On ne me voit pas parmi vous, mais je suis bien là. Je suis là sans pouvoir répondre présent.
D’ailleurs c’est souvent comme ça, entre mon corps et moi, depuis que « TCA » fait partie de ma vie. De nos vies.
J’ai tellement de choses à dire, mais c’est aussi tellement intimidant de me retrouver face à autant de professionnels… Mes expériences avec vous, professionnels, par le passé, si elles n’ont pas été toutes malheureuses, ont en revanche toujours contenu une part d’éprouvant. Trouver comment mettre en mots ce que je vis, ce qui m’anime et ce qui me ruine, et après ça, ne pas avoir de crédit, ne pas me sentir entendue, ne pas être soutenue, et parfois être jugée et disqualifiée, non seulement dans mon vécu mais aussi dans mes efforts, c’est le risque que je prends à chaque nouvelle rencontre avec un professionnel…
Depuis longtemps maintenant, et avec toujours plus de poids au fil du temps, mon corps m’empêche de faire ce que je veux, et d’être où je devrais. On a du mal à être raccord, lui et moi. Quand il s’amène, toute l’attention est portée sur lui. Et puis là, lors d’une journée sur les TCA, on ne risquait pas de le laisser tranquillement dans son coin. Mais c’est surtout mon attention à moi qui se porte tout entière sur lui. Au point de m’éclipser, moi. De ne plus pouvoir parler, ni de lui, ni de moi. Et encore moins de mes TCA.

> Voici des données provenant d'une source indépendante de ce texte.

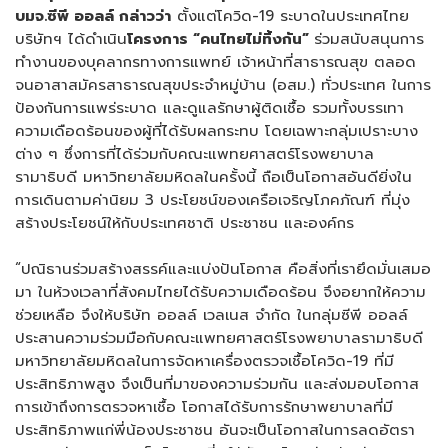
บมจ.ซีพี ออลล์ กล่าวว่า
ตั้งแต่โควิด-19 ระบาดในประเทศไทย
บริษัทฯ ได้ดำเนิน
โครงการ “คนไทยไม่ทิ้งกัน”
ร่วมสนับสนุนการ
ทำงานของบุคลากรทางการแพทย์ เจ้าหน้าที่สาธารณสุข ตลอด
จนอาสาสมัครสาธารณสุขประจำหมู่บ้าน (อสม.) ทั่วประเทศ ในการ
ป้องกันการแพร่ระบาด และดูแลรักษาผู้ติดเชื้อ รวมทั้งบรรเทา
ความเดือดร้อนของผู้ที่ได้รับผลกระทบ โดยเฉพาะกลุ่มเปราะบาง
ต่าง ๆ ซึ่งการที่ได้ร่วมกับคณะแพทยศาสตร์โรงพยาบาล
รามาธิบดี มหาวิทยาลัยมหิดลในครั้งนี้ ถือเป็นโอกาสอันดียิ่งใน
การเดินตามค่านิยม 3 ประโยชน์ของเครือเจริญโภคภัณฑ์ ที่มุ่ง
สร้างประโยชน์ให้กับประเทศชาติ ประชาชน และองค์กร
“ปณิธานร่วมสร้างสรรค์และแบ่งปันโอกาส คือสิ่งที่เรายึดมั่นเสมอ
มา ในห้วงเวลาที่สังคมไทยได้รับความเดือดร้อน จึงอยากให้ความ
ช่วยเหลือ จึงให้บริษัท ออลล์ เวลเนส จำกัด ในกลุ่มซีพี ออลล์
ประสานความร่วมมือกับคณะแพทยศาสตร์โรงพยาบาลรามาธิบดี
มหาวิทยาลัยมหิดลในการจัดหาเครื่องตรวจเชื้อโควิด-19 ที่มี
ประสิทธิภาพสูง จึงเป็นที่มาของความร่วมกัน และส่งมอบโอกาส
การเข้าถึงการตรวจหาเชื้อ โอกาสได้รับการรักษาพยาบาลที่มี
ประสิทธิภาพแก่พี่น้องประชาชน อันจะเป็นโอกาสในการลดอัตรา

Et puis, être devant Vous Tous, pour cette journée sur les TCA, sur mon Problème, ma Maladie… Ce n’est pas si simple. C’est terrible, parce que ça rend mon Problème réel à d’autres yeux que les miens, mes yeux qui ont déjà du mal à faire avec. Vos regards, aussi bienveillants puissent-ils être, sont (encore un autre) un risque pour moi. Etre là, c’est m’exposer. M’exposer à vos idées, à vos préjugés, à votre curiosité, à nos impuissances et à nos incompréhensions, … et aux crises aussi. Evidemment aux crises. Quoi de plus confrontant que de pouvoir enfin prendre la parole pour parler de ce qui me ronge, et de ne pas me vivre à la hauteur ? …
On a envisagé toutes sortes de modalités, mais malgré l’importance que cette journée représente, malgré ma légitimité à être là, mes écrits sont la seule présence que je suis capable de vous offrir aujourd’hui. En attendant de pouvoir un peu plus, peut-être, le prochain pas.